(Required work) Leave out any pictures and transcribe all other data below exactly.

(Given entries)
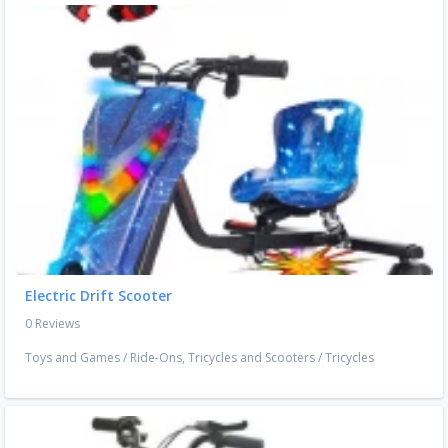
Electric Drift Scooter
0 Reviews
Toys and Games
/
Ride-Ons, Tricycles and Scooters
/
Tricycles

(Solution to the problem)
Electric Drift Scooter
0 Reviews
Toys and Games
/
Ride-Ons, Tricycles and Scooters
/
Tricycles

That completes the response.